How to Stop Spending Money
Fifteen years of budgeting

How to Stop Spending Money

A series exploring the decisions, changes, and principles we stuck to that made moving to Sicily possible.

Steve

Because, Your Health, You Know

In last month’s edition of This is a Mistake, I shared how quitting my job 15 years ago reshaped our lives significantly, from writing, to raising a family, to altering our work mentality to serve our needs instead of us serving the needs of others, corporations, public institutions, and such. It was a 100% about face for us as we were both at the time looking forward to solving the challenge of being a one-income family. Franca’s return to teaching was going to bring about big changes for us in terms of spending we’d never before seen.

Only, it didn’t, and it didn’t because we didn’t let it.

In the essay I listed 10 things we did to help us—some mentally, some physically—to facilitate our change of heart. In case you missed it, you can find the essay here, but to refresh your memory, here’s the list:

Things We Did to Get Here

Most can be boiled down into two categories:

  1. Stop spending money, period. But especially on things that don’t bring you joy.
  2. Stop spending time on anyone or anything that doesn’t make you feel good

The rest, in no particular order

  • Don’t run with the herd
  • Learn how to take care of your things and yourself
  • Find happiness in being content
  • Do work you love for someone you love
  • Invest in the list
  • Ask for help where and when you need it
  • Accept gifts
  • When you stumble, and you will, get back up again

As promised, I’d like to take each one of those 10 items and explore them better over the coming months, starting with the first on the list:

Stop spending money

We get asked one question a lot—especially by young people hoping, perhaps, to not stumble into the same trap many of their parents did, people around our same age who are asking themselves where the hell did they go so wrong. Trapped in a dead end job. Trapped working for someone uninspiring. Trapped in an industry they can’t stand. Trapped trying to keep up with everyone else and trapped believing they are less of a person if they aren’t able. Or worse, choose not to. All this for a paycheck that fails to deliver joy, purpose, or at least some degree of contentment.

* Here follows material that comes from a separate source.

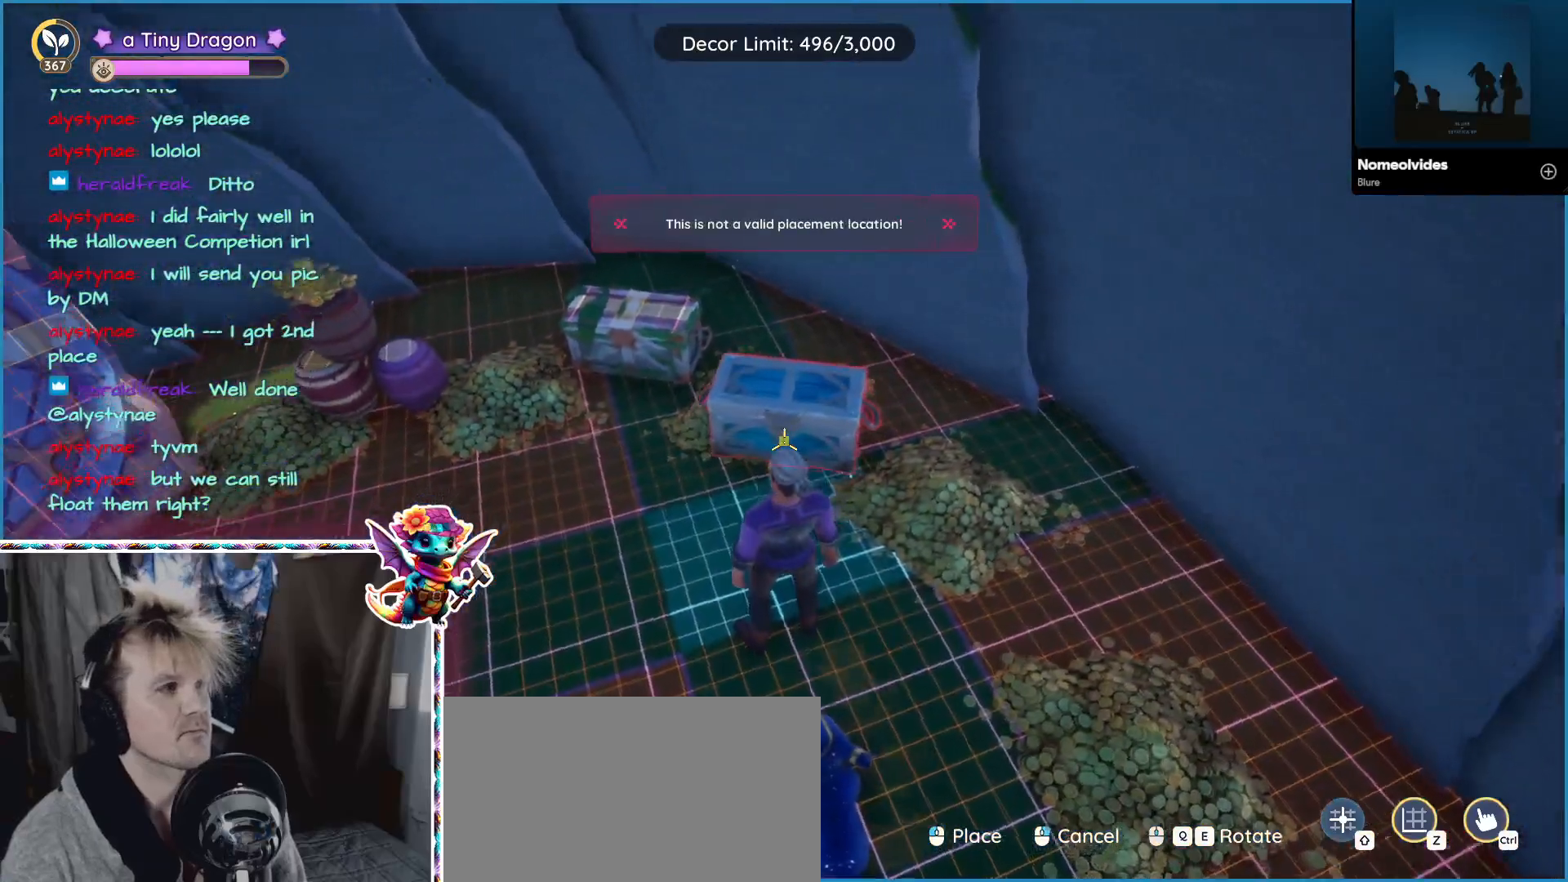
{"keys": [], "mouse": [], "events": []}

The answer we offer is not to just change jobs or careers or make more money, and not even follow their passion, but to first change the way they think about money.

When I planned to quit my job (really, it was we quitting my job), the first thing we did was sit down and create a monthly budget. Our initial intent was to plan to set aside as much as we could of our second income to offset the loss of the other. And for eighteen months we did just that. Cutting costs. Not buying new stuff just to replace old stuff. Saving as much as we could.

Prior to this our spending was pretty reactive, that is, at the end of the month, we’d ask ourselves where the hell did all the money go, as opposed to looking ahead at the start of the month and choosing where to spend it.

That’s a big difference, both fiscally and mentally speaking. Once you’ve adopted that mindset, what follows is easy math:

$ Planned Income - $ Planned Expense = Living within (or below) your means

Income either covers the cost of living or does not. Surplus is good, deficit is bad (bad in the sense, it can’t last. Sorry, the government may be able to run on a deficit spending—and often does, for a shed-load of good reasons—but alas, for the rest of us, who lack a printing press, eventually the bank comes a-calling). The important part, to start anyway, is having a plan.

We made one and what happened next surprised us.